▸ **What to work on**
The answer must repeat every record exactly, with no pictures in it.

..............................

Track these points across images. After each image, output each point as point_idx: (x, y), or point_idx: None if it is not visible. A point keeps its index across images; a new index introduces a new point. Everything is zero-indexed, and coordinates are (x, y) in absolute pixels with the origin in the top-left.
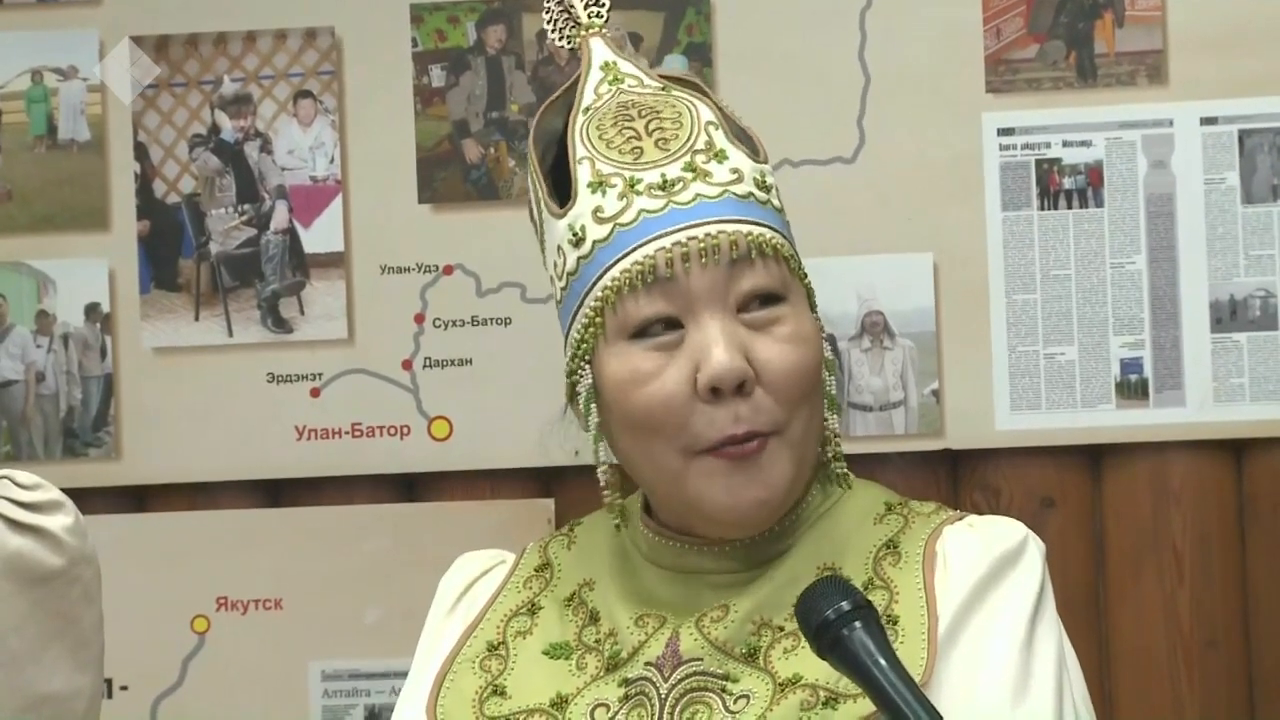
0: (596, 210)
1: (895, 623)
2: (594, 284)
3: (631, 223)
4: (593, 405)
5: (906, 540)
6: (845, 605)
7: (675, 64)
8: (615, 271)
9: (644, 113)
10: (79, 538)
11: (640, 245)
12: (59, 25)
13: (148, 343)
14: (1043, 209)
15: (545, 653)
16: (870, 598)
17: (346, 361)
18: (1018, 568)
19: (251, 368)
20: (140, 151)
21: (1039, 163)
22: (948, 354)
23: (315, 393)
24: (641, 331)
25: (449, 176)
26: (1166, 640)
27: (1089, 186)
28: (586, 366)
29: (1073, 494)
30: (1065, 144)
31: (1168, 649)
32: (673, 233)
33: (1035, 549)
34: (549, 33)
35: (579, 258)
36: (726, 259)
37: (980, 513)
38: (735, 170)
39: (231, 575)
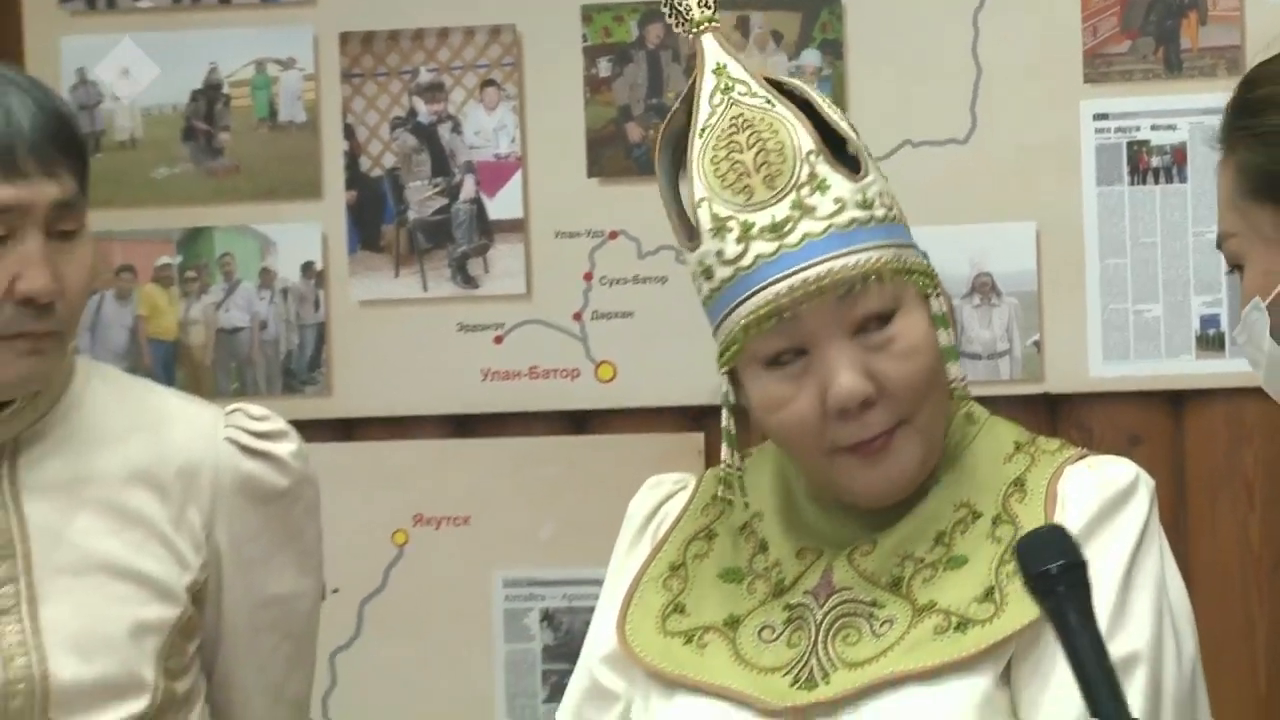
0: (719, 253)
1: None
2: (727, 315)
3: (750, 267)
4: (729, 409)
5: (1032, 478)
6: (1065, 560)
7: (810, 58)
8: (742, 310)
9: (752, 141)
10: (302, 462)
11: (759, 290)
12: (279, 23)
13: (355, 296)
14: (1133, 185)
15: (720, 576)
16: (998, 532)
17: (525, 313)
18: (1127, 507)
19: (443, 318)
20: (349, 132)
21: (1130, 144)
22: (1048, 310)
23: (498, 340)
24: (772, 360)
25: (614, 154)
26: (1239, 562)
27: (1174, 165)
28: (727, 376)
29: (1157, 433)
30: (1153, 128)
31: (1240, 570)
32: (786, 277)
33: (1145, 488)
34: (667, 18)
35: (711, 289)
36: (835, 294)
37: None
38: (838, 200)
39: (426, 496)
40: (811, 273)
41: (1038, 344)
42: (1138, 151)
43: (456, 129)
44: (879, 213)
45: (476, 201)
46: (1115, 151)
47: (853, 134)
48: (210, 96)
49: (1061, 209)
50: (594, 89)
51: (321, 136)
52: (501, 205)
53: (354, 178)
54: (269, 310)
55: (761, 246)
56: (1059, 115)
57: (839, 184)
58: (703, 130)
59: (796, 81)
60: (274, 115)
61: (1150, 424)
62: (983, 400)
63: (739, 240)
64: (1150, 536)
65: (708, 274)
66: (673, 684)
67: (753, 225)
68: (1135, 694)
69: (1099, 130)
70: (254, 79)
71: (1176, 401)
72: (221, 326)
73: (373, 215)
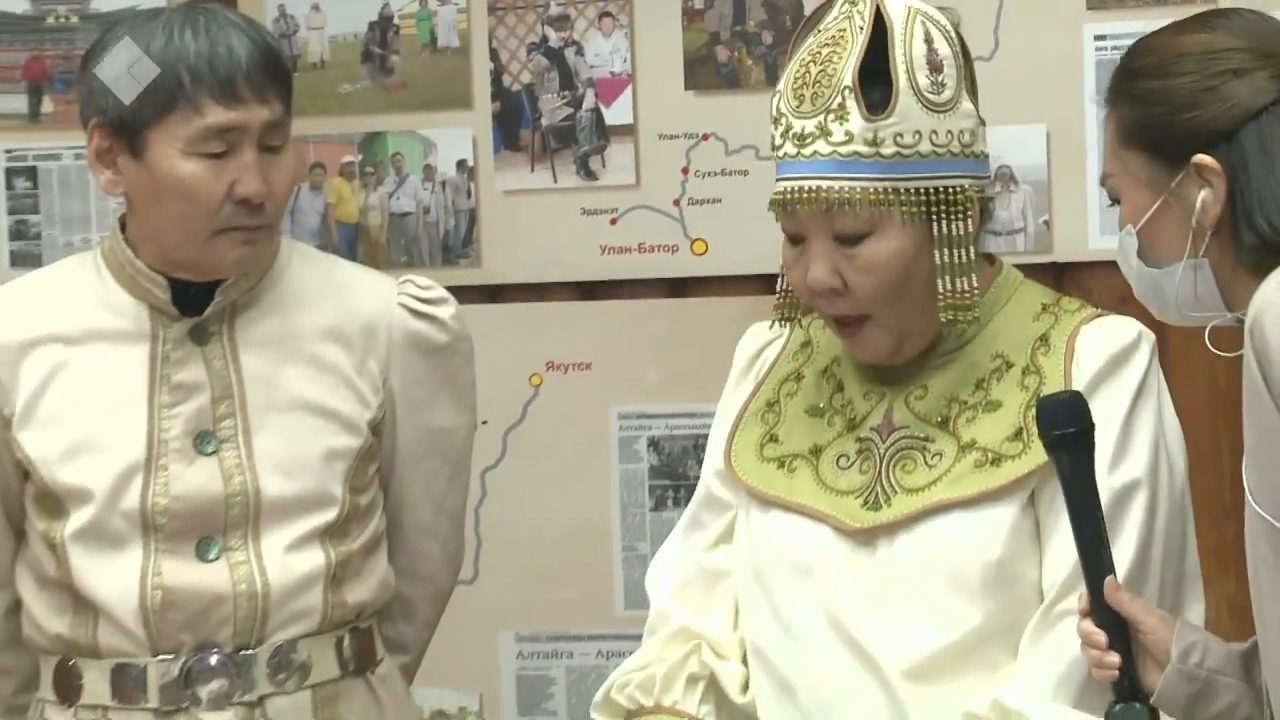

..............................

▸ **Answer to this task**
Track these points across images. After each image, output each point as point_idx: (x, y), or point_idx: None if it is not visible. A point keeps its index across images; a new index introduces a new point. Everything is zero-indexed, and coordinates are (x, y) in absolute pixels with the origin in the top-left.
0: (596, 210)
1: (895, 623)
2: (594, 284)
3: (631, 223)
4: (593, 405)
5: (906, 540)
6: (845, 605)
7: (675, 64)
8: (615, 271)
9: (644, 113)
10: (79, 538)
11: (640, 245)
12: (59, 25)
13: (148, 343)
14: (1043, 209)
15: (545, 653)
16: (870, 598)
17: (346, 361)
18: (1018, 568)
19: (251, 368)
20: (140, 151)
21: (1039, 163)
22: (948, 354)
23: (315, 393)
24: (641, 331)
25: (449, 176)
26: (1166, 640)
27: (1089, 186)
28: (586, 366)
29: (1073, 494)
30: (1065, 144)
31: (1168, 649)
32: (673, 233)
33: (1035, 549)
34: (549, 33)
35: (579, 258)
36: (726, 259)
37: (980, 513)
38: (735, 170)
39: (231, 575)
0: (719, 253)
1: None
2: (727, 315)
3: (750, 267)
4: (729, 409)
5: (1032, 478)
6: (1065, 560)
7: (810, 58)
8: (742, 310)
9: (752, 141)
10: (302, 462)
11: (759, 290)
12: (279, 23)
13: (355, 296)
14: (1133, 185)
15: (720, 576)
16: (998, 532)
17: (525, 313)
18: (1127, 507)
19: (443, 318)
20: (349, 132)
21: (1130, 144)
22: (1048, 310)
23: (498, 340)
24: (772, 360)
25: (614, 154)
26: (1239, 562)
27: (1174, 165)
28: (727, 376)
29: (1157, 433)
30: (1153, 128)
31: (1240, 570)
32: (786, 277)
33: (1145, 488)
34: (667, 18)
35: (711, 289)
36: (835, 294)
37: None
38: (838, 200)
39: (426, 496)
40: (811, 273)
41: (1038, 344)
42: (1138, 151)
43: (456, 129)
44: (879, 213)
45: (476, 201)
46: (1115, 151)
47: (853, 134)
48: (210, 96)
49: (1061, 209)
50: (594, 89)
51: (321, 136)
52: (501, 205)
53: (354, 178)
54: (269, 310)
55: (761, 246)
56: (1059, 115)
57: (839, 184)
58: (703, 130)
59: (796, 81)
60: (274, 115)
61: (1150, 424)
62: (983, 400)
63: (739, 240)
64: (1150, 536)
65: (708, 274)
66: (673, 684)
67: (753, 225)
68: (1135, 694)
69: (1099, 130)
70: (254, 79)
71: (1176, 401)
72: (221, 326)
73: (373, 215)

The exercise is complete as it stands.